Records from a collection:
-.-.-
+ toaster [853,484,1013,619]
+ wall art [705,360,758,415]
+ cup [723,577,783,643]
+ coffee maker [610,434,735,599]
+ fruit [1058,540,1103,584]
-.-.-
Would you output every record above exactly as it stands?

* [FINISHED EXERCISE]:
+ toaster [853,484,1013,619]
+ wall art [705,360,758,415]
+ cup [723,577,783,643]
+ coffee maker [610,434,735,599]
+ fruit [1058,540,1103,584]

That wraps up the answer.